Status: landed as docs + reference data, Path-B-pure. docs/cc-x-endpoints.md + machine-readable docs/cc-x-recipes.json record the core-lab endpoint matrix, the operational gotchas (silent prompt-cache degradation, CLAUDE_CODE_DISABLE_EXPERIMENTAL_BETAS pin, CLAUDE_CODE_AUTO_COMPACT_WINDOW sizing, marketplace model-identity instability, data-sovereignty gate), and the honest-default refusal to pin a model/version for the Baidu/Tencent marketplace endpoints. scripts/validate-cc-x-recipes.mjs + its paired test guard STRUCTURE only — required fields, a source{url,date} per entry, a constrained status (verified / marketplace-unstable), and the marketplace honest-default — NOT that the endpoints/models are currently accurate (that stays a per-entry source-URL re-check, since a live probe is out of scope). cc-X rides the EXISTING claude/opencode runtimes via standard env vars — verified zero runtime change needed (claude.js already forwards the ANTHROPIC_* trio on both the claude -p and tmux paths). NO cc-X provider/adapter/runtime was added; that refusal is the decision, recorded in Explicit non-goals below.


Explicit non-goals

These are principled refusals, not backlog. Do not schedule them without an explicit reversal conversation with the user.

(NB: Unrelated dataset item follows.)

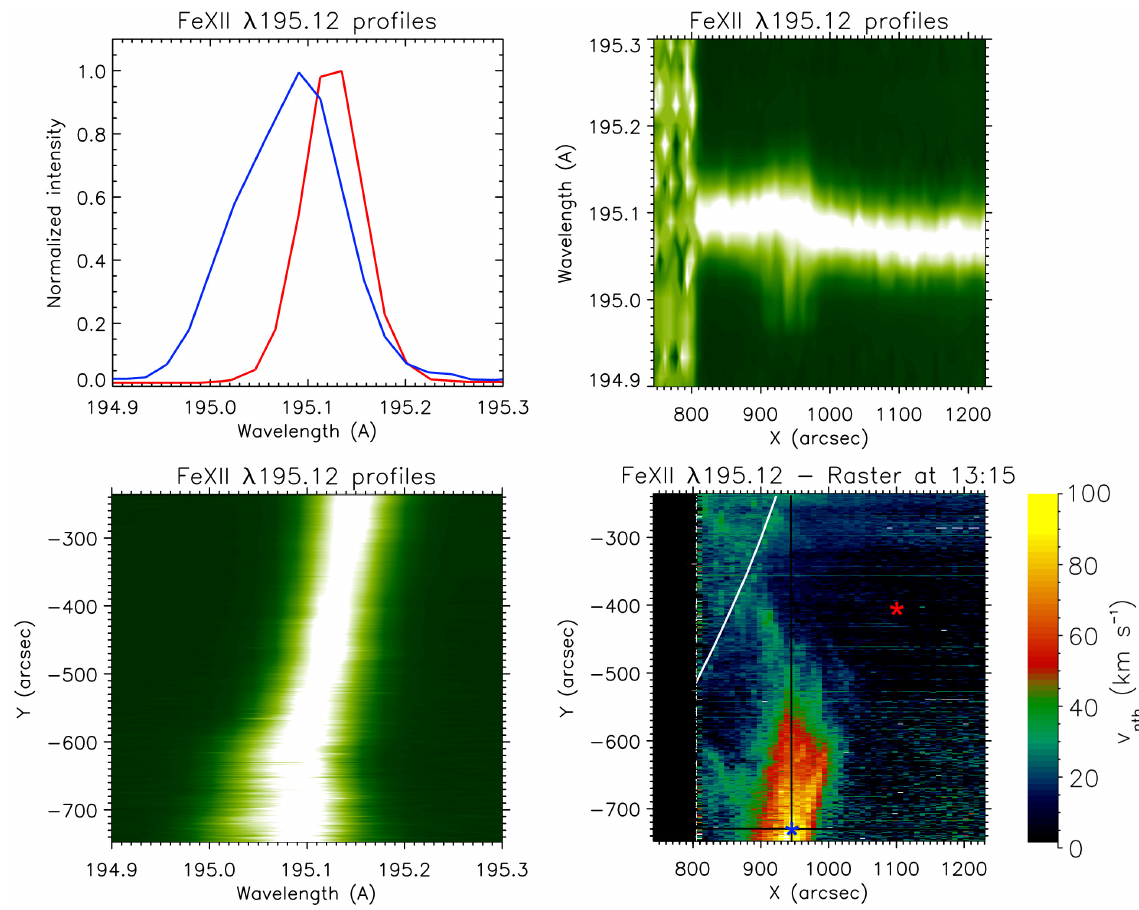
Fig. 6. Top left: a comparison between two Fe XII λ 195.12 line profiles acquired along the eruption path (blue line) and in the surrounding corona (red line). The corresponding positions where these two profiles have been acquired are outlined in the bottom right panel of this figure by a blue and a red asterisk, respectively. Top right and bottom left: normalized Fe XII λ 195.12 line profiles plotted along a detector row (top right) and a column (bottom left) cutting across the coronal region crossed by the prominence eruption (profiles shown in these panels are not corrected for the EIS slit tilt and the HINODE spacecraft motion; see text). Bottom right: a map showing the Fe XII λ 195.12 non thermal line broadening in the raster acquired immediately after the eruption (see Fig. 4 and bottom left panel in Fig. 5). Vertical and horizontal black lines show the detector column and row relative to the profiles plotted in the top right and bottom left panels.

  • No shared BaseProvider / inheritance tree / template-method framework. The registry is a flat dispatch table and stays that way. (Memory: feedback_no_shared_runtime.md.)
  • No unified event schema that collapses provider-specific semantics. extractProviderEventText dispatches per provider for a reason.
  • No cold / retry timing metrics. Upstream CLIs do not emit stable signals; any implementation would be a fake. Stays unsupported. (Memory: project_cold_retry_unmeasured.md.)
  • No "monitor" / daemon / long-lived polycli process. Each invocation is a short-lived CLI run against a live provider. Daemon mode would compress orthogonal axes (runtimePersistence / measurementScope) that the current timing contract explicitly keeps separate.
  • No per-vendor cc-X "coding plan" provider adapter/runtime. Domestic-model Anthropic-compatible endpoints are DOCUMENTED ANTHROPIC_BASE_URL recipes (docs/cc-x-endpoints.md / docs/cc-x-recipes.json) that ride the existing claude/opencode runtimes, not new providers. Building a glm/deepseek/minimax "coding" adapter would violate Path B; do not "finish" the recipes into a framework.

How to update this file

  • When an item lands: delete it (do not strike through). Record the commit hash in CHANGELOG.md as usual.
  • When priorities shift: move items between Short-term / Medium-term sections; explain why in the CHANGELOG entry.
  • When a design question gets an answer: delete the Q and document the decision either in AGENTS.md (durable constraint) or CLAUDE.md (Claude-specific note).
  • When a new deferred item arises from a review: add it here in the same numbered style (R8, Q4, ...) with source reference.
  • Cross-reference the review docs it came from so the full context is one click away.